Trotz allem lassen sich blaue Flecken nicht immer vermeiden – jeder Körper reagiert anders. Wenn du Schmerzen hast: Pausiere, solange der Druck auf die blauen Flecken weh tut. Nach 3–5 Tagen kannst du vorsichtig wieder starten – zuerst nur 5 Minuten. Sollten die Schmerzen noch da sein, warte länger oder frage gegebenenfalls deinen Arzt oder deine Ärztin.

Kurzer Überblick:

  • Leichte Blutergüsse: 2-3 Tage Pause empfehlenswert
  • Stärkere Blutergüsse oder Schmerzen: etwa 1 Woche Pause einlegen
  • Wiedereinstieg: sanft, mit leichterem Reifen (max. 1–1,2 kg)
  • Kleidung: dickerer Stoff (z. B. Sportleggings + Shirt)
  • Trainingsdauer: kurz halten (5–10 Minuten)

Heilung unterstützen:

  • Direkt nach dem Training die betroffenen Stellen kühlen (z. B. Eisbeutel in ein Tuch wickeln)
  • Arnika kann die Heilung fördern
  • Bei der Pflege kannst du die blauen Flecken sanft massieren, aber keinen direkten Druck ausüben
  • Geduld haben: In der Regel verschwinden blaue Flecken innerhalb von ein bis zwei Wochen von selbst. Sollten sehr starke Schmerzen oder große Blutergüsse auftreten, bitte einen Arzt oder eine Ärztin aufsuchen.

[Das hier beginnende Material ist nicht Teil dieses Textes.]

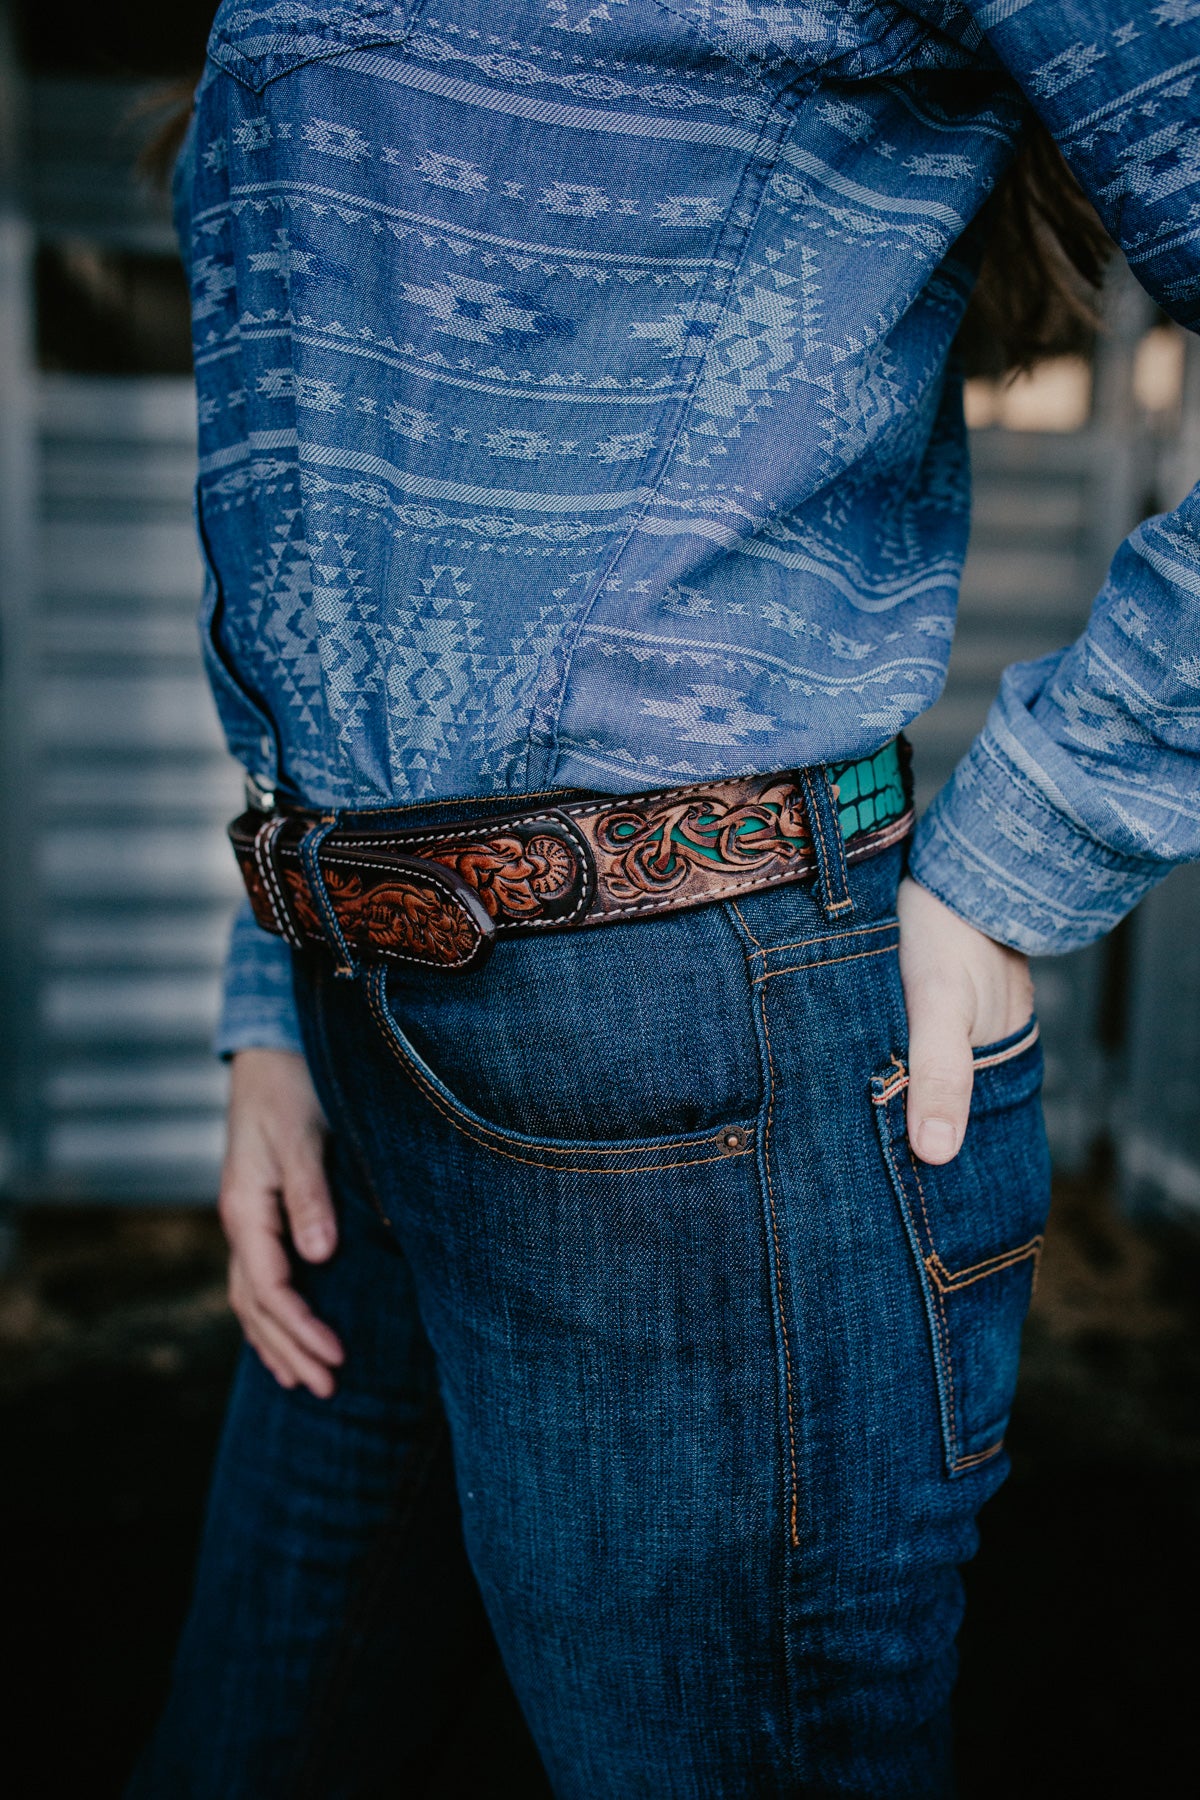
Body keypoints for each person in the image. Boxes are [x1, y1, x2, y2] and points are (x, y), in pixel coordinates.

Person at [130, 3, 1200, 1795]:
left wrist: (1037, 840)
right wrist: (275, 987)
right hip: (359, 1042)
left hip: (698, 1048)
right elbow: (322, 457)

Mit dem richtigen Reifen gewöhnt sich dein Körper aber schnell an das Training und schon bald wirst du merken, dass blaue Flecken kaum noch vorkommen.

 

Warum ist der Richtungswechsel so wichtig?

Wenn du immer nur in eine Richtung hullerst, trainierst du deine Muskulatur einseitig. Der Richtungswechsel sorgt dafür, dass beide Körperseiten gleichzeitig gefordert werden. Dadurch verbesserst du dein Gleichgewicht, stärkst deine Körperkontrolle und beugst Verspannungen oder Dysbalancen vor.

Auch dein Gehirn macht beim Richtungswechsel aktiv mit – du trainierst also Körper und Kopf gleichzeitig!

Kurz gesagt: Der Richtungswechsel macht dich stärker, beweglicher und sorgt für ein ausgeglichenes, effektives Training!